### [Exercise inputs]
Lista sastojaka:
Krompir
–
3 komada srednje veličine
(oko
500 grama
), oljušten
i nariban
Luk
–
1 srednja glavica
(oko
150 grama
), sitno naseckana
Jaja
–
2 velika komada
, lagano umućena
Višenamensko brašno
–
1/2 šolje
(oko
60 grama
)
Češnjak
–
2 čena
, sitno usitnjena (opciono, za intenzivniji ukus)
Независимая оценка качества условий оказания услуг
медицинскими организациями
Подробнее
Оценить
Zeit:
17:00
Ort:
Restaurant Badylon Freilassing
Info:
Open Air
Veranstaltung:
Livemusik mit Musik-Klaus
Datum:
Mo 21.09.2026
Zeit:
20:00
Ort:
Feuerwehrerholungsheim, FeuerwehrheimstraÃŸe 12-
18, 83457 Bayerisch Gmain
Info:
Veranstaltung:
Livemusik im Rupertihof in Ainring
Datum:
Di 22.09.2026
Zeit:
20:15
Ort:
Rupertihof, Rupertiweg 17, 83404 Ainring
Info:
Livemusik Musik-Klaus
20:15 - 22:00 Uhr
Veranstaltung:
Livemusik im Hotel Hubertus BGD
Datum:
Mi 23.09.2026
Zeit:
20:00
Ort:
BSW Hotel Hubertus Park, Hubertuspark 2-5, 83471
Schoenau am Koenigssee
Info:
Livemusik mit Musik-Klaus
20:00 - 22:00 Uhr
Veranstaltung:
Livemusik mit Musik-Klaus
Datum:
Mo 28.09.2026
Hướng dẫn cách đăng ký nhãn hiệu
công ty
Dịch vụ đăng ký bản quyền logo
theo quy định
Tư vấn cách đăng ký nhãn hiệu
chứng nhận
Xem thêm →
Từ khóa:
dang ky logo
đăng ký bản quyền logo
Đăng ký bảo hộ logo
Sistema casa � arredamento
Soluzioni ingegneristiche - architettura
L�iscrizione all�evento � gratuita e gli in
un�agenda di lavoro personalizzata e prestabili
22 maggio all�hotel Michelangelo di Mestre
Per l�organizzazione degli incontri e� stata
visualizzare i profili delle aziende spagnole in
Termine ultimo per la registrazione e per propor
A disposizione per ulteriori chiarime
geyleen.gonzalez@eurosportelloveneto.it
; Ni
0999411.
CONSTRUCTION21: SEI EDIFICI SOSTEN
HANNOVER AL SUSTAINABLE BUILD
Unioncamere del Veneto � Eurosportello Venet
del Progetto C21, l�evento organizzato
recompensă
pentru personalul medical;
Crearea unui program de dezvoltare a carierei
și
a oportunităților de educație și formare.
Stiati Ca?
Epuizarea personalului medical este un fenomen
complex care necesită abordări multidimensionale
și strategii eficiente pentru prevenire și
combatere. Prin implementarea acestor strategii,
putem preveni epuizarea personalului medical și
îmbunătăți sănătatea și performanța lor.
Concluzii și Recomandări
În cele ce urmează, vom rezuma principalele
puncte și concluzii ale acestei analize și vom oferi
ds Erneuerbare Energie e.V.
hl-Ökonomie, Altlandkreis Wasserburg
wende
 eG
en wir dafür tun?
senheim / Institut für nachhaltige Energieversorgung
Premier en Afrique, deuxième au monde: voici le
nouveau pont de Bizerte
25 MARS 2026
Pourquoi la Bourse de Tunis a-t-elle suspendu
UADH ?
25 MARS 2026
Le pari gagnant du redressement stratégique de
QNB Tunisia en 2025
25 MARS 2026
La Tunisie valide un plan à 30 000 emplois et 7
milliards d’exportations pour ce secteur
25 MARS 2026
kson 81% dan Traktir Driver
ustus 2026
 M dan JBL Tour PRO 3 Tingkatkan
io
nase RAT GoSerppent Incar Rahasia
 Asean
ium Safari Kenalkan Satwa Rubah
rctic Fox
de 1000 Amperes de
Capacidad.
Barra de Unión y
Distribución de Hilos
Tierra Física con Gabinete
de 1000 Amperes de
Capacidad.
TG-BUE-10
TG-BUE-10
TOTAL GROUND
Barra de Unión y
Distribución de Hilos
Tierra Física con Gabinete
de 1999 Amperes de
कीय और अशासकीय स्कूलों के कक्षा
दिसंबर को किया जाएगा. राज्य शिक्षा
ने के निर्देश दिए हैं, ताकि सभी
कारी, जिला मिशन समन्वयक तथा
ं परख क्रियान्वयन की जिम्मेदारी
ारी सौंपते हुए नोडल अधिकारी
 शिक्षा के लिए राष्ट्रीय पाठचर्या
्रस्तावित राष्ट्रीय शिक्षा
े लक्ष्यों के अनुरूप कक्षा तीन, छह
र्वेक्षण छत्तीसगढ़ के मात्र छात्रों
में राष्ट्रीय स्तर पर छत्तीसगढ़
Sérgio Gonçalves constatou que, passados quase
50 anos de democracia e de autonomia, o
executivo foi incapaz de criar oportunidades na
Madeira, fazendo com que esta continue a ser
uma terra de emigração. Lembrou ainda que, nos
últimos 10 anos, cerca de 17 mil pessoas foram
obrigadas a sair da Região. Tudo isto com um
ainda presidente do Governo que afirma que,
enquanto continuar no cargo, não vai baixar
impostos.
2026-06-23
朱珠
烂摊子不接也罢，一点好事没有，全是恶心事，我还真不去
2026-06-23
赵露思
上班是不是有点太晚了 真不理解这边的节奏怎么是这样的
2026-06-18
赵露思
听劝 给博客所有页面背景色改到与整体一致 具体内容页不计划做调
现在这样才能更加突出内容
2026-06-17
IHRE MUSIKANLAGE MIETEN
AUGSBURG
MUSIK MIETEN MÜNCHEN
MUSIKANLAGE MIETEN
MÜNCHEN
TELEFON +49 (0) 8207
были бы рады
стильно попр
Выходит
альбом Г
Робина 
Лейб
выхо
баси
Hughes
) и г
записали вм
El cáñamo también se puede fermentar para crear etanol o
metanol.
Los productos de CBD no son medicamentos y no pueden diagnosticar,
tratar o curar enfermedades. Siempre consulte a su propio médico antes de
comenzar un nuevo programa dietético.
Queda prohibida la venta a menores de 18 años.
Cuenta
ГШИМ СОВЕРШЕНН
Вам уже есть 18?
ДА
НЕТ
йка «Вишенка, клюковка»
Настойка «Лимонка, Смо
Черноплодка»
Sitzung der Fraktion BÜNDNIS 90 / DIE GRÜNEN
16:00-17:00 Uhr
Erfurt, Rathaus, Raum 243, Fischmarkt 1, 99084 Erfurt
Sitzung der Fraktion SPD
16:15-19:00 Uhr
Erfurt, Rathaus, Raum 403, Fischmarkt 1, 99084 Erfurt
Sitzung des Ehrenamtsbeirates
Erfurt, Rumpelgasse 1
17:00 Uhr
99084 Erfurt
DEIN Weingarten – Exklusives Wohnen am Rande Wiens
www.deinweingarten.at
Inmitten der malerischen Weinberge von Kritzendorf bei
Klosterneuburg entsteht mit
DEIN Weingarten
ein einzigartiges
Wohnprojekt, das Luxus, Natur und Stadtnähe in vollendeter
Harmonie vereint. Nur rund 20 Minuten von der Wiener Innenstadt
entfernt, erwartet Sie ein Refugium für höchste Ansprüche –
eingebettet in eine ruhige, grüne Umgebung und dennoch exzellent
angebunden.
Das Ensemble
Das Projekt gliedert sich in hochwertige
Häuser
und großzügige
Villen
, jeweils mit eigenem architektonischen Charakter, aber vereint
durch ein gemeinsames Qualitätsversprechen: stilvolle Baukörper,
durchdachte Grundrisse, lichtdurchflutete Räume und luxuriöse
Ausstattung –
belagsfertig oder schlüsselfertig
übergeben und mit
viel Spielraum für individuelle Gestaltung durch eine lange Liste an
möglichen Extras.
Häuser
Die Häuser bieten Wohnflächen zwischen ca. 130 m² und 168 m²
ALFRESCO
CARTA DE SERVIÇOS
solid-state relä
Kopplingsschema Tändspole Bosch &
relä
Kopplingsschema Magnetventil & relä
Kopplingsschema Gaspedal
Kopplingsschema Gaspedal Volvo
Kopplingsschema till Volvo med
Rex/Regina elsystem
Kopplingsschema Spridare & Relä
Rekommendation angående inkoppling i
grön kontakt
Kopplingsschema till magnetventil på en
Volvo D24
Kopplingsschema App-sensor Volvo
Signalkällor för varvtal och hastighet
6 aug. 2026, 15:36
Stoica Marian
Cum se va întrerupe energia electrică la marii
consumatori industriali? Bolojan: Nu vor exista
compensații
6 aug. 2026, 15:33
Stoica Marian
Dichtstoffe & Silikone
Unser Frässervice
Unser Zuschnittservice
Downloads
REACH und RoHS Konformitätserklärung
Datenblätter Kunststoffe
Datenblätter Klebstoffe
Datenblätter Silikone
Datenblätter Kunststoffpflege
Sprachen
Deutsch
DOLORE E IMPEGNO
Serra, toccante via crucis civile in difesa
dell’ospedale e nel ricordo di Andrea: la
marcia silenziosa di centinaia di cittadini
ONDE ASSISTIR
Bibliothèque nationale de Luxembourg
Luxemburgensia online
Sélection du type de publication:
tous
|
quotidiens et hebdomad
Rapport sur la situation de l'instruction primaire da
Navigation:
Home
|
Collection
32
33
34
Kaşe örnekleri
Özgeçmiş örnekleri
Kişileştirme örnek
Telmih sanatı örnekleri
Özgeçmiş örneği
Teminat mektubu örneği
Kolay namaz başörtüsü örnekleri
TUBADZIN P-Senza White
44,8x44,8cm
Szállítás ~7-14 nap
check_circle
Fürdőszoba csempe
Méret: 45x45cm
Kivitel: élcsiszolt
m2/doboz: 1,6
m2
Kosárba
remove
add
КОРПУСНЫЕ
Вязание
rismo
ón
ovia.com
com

### [Task objective]
Show all lines from the data that contain "evento".

### [The completed task]
L�iscrizione all�evento � gratuita e gli in
del Progetto C21, l�evento organizzato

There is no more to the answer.